On March 25, L.A. Superior Court Judge Kenneth Freeman handed down a tentative ruling against the city’s practice of skimming 5 percent off the top of Angelenos’ water bills, and slamming city officials for this sleazy move just when City Hall can least afford to give back any ill-gotten funds.

For years, city leaders propped up the general fund with as much as $30 million in revenue derived from an added tax on water used by residents and firms.

In 1996, the Howard Jarvis Taxpayers Association crafted state Proposition 218, the Right to Vote on Taxes Act, which Californians approved to make sure that “revenues derived from the fee or charge shall not be used for any purpose other than that for which the fee or charge was imposed.”

Los Angeles city officials began expressly disregarding that law, but the Jarvis group kept losing when it butted heads with the city in appellate courts. That is, until 2006, when California Supreme Court upheld Proposition 218’s requirement that fees paid by the public must provide the related service.
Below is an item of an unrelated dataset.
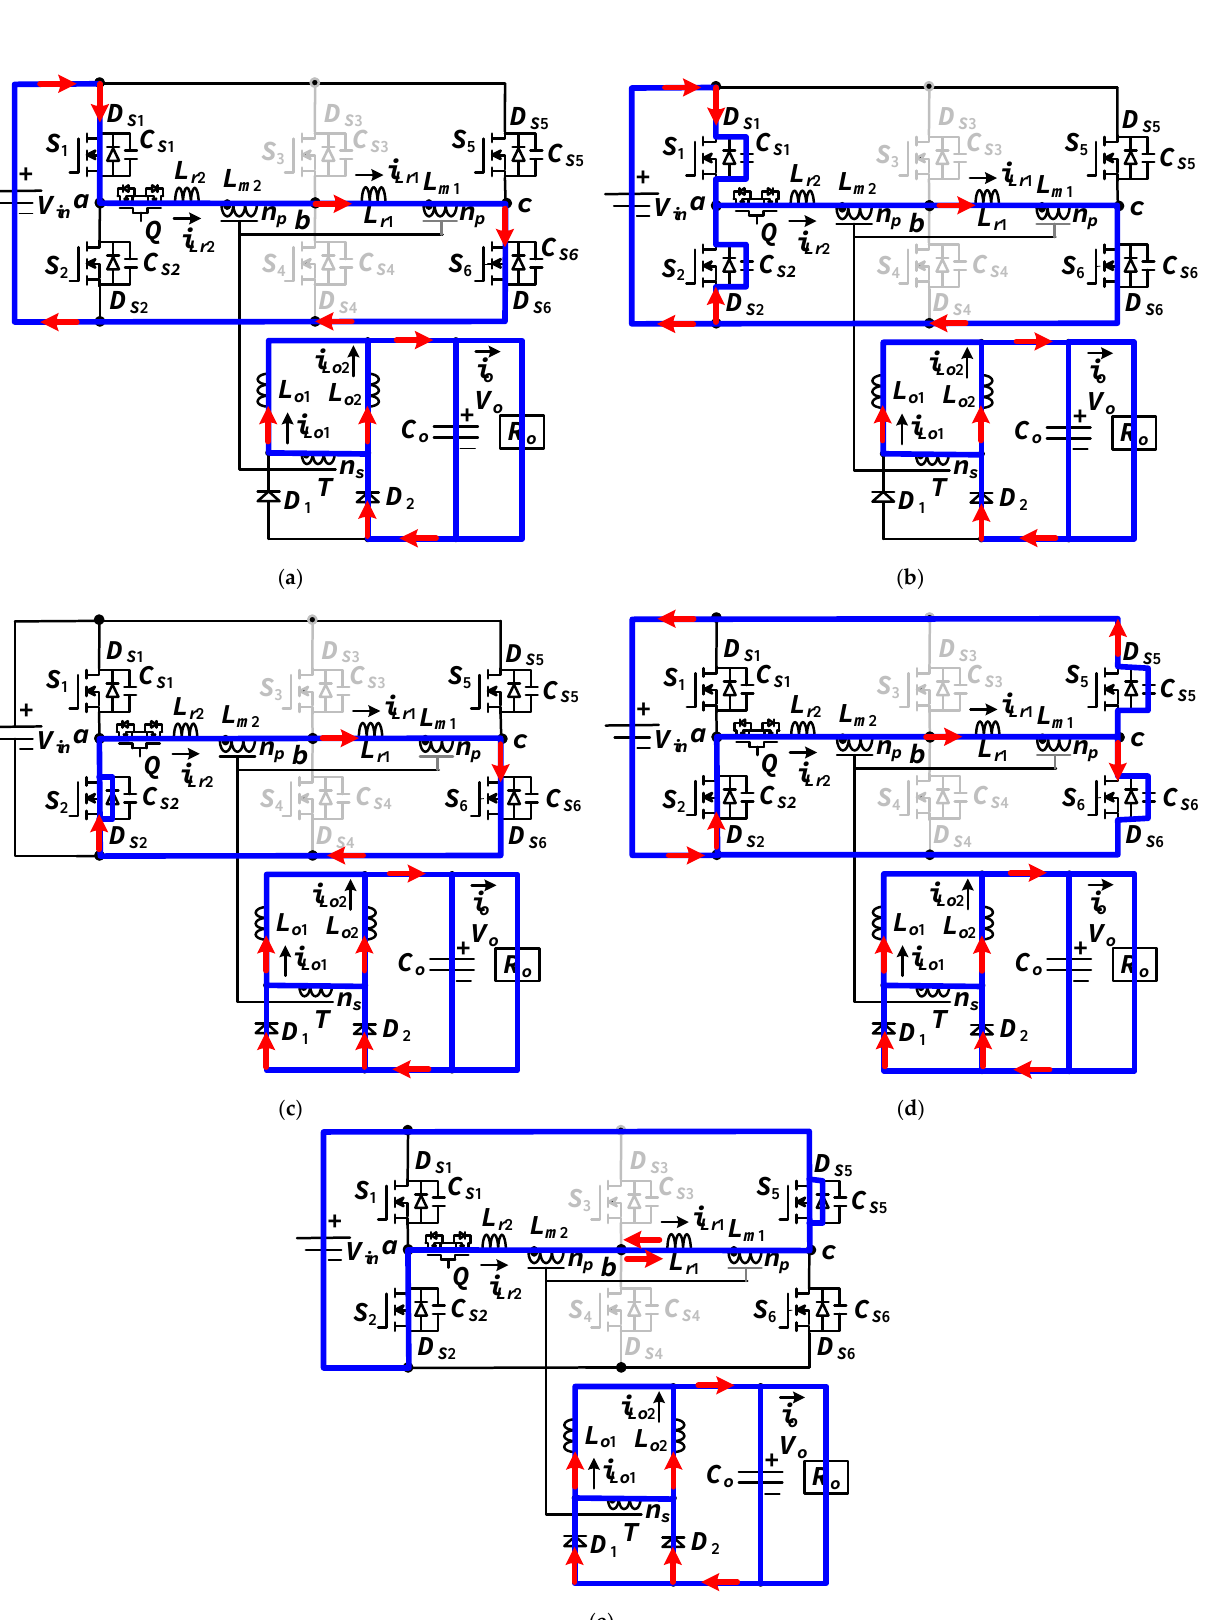
Figure 4. Equivalent circuits under high voltage input condition during the first half switching period: ( a ) step 1 circuit; ( b ) step 2 circuit; ( c ) step 3 circuit; ( d ) step 4 circuit;( e ) step 5 circuit.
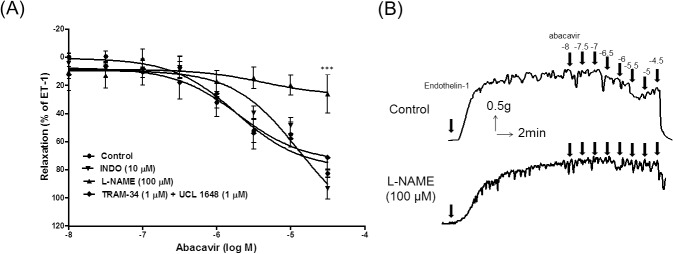
Involvement of NO, prostacyclin and EDHFs on abacavir-induced relaxation of rat basilar arteries.Rings of rat basilar arteries were treated with L-NAME (100 μM), indomethacin (INDO; 10 μM), or TRAM-34 (1 μM) plus UCL 1648 (1 μM) for 30 min. Rings without inhibitor treatment served as controls. Abacavir-induced relaxation of basilar arteries was then measured. (A) Changes in tension were expressed as the percentage decrease in response to contraction caused by endothelin-1 (ET-1; 1–10 nM). (B) Sample trace showing the effect of L-NAME on abacavir-induced relaxation. Values are means ± S.E.M of five sets of experiments and statistical comparisons were made using ANOVA. *** P<0.005 compared with control.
City Hall wasn’t too keen on the ruling. In 2007, knowing that the practice might be deemed unconstitutional, city attorneys under Rocky Delgadillo tried a slick maneuver: They floated an announcement in the obscure Metropolitan News-Enterprise for three days, stating that anyone opposed to the 2006-2007 transfer of nearly $30 million from DWP water fees to City Hall coffers — where it was spent on anything Mayor Antonio Villaraigosa and the council wanted to spend it on — had to quickly file as a defendant if they wanted the practice stopped. If no one stood up, the court would enter a default judgment and the transfer of funds would be validated forever.

“The [DWP] knew they were vulnerable so they sued the whole city,” essentially suing all residents of Los Angeles, says the association’s president Kris Vosburgh. “They were hoping no one would notice.”

The sly trick failed. The taxpayers’ association jumped in as a defendant in the city’s tellingly titled lawsuit: The City of Los Angeles vs. All Persons.

Two and a half years later, in late March, Judge Freeman whacked the city’s legal arguments, stating bluntly: “The City argues, without authority, that under Home Rule, Proposition 218, a constitutional provision, must give way to its transfer ordinance. However, a charter city’s regulation remains subject to the state and federal constitutions.” Freeman wrote that the movement of huge sums of cash raised by DWP overcharges, then transferred for the use of the City Council and Villaraigosa, was “unconstitutional and void.”

On April 9, the final day to do so, Delgadillo filed a response to the judge’s tentative ruling. Among a long list of reasons why City Hall is still fighting the return of money overpaid by Los Angeles households and businesses was that DWP “has software dating back to the 1970s.” DWP’s chief information officer, Matthew Lampe, estimates $5 million to $8 million is needed just to hire contractors or pay city workers for the months needed to figure out how to pay back the $30 million in overcharges.

DWP argues that it “would have to lease a separate mainframe computer and completely write or modify six computer programs” to return the ill-gotten funds.

Watchdogs argue that there should already be plenty of money available to update computers, as well as power lines and pipes, but Villaraigosa and the City Council use the DWP as an ATM machine. Last year the DWP transferred $175 million to the general fund. It’s going to hurt, badly, to now have to give back $30 million to DWP. For comparison, that’s more than enough dough to fund — entirely, for a year — the city’s Animal Services department, or the entire Planning department or the mayor’s experimental antigang program.

Says Councilman Dennis Zine, ”When there is not enough in your checking account, you tap into your savings account, but if you keep on tapping, you’ll have nothing left because you forgot to replenish it.”

Zine says the money might have been better spent on fixing a water grid notorious for general disrepair. A citizen activist who closely watches the DWP, Jack Humphreville, agrees: “The DWP has failed to fund between $7 and $10 billion to maintain its infrastructure, fund its retirement obligations, and maintain its information technology platform. These guys [city politicians] are using DWP as a cash cow and destroying the trust people have in this great institution.”

If the ruling stands, the city will have to return the $30 million from fiscal year 2006-07 and, presumably, nearly $100 million it has more recently overcharged Los Angeles residents and businesses for their water.